> TASK:
Please give an exact copy of every line from the one holding "Table 3. Atomic" through the final line of the records below.

> INFORMATION:
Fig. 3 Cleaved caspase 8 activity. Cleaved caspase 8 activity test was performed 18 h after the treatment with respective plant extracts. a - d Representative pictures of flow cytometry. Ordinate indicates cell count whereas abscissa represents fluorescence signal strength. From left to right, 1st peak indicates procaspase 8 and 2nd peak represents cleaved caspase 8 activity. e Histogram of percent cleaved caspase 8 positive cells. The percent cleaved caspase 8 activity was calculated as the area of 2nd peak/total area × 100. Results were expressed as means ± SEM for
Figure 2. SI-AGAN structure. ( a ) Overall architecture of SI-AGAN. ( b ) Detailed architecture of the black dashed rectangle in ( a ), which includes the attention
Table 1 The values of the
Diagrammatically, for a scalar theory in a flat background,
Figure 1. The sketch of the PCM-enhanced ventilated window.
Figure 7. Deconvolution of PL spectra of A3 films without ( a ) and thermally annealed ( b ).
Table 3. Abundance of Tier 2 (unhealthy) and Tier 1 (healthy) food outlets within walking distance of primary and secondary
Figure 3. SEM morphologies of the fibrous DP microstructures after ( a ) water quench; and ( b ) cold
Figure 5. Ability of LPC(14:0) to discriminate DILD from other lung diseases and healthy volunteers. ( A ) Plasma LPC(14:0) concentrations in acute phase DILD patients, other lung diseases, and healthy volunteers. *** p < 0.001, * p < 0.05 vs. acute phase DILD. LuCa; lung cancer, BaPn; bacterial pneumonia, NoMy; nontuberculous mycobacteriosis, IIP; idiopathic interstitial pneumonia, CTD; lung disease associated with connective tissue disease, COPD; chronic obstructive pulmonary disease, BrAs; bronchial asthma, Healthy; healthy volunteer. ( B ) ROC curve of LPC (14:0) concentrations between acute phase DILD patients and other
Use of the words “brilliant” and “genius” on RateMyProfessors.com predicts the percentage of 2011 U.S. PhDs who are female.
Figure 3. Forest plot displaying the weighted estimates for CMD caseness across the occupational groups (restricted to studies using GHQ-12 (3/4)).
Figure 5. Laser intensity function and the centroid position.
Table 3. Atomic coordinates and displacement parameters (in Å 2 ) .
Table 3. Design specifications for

> FINAL ANSWER:
Table 3. Atomic coordinates and displacement parameters (in Å 2 ) .
Table 3. Design specifications for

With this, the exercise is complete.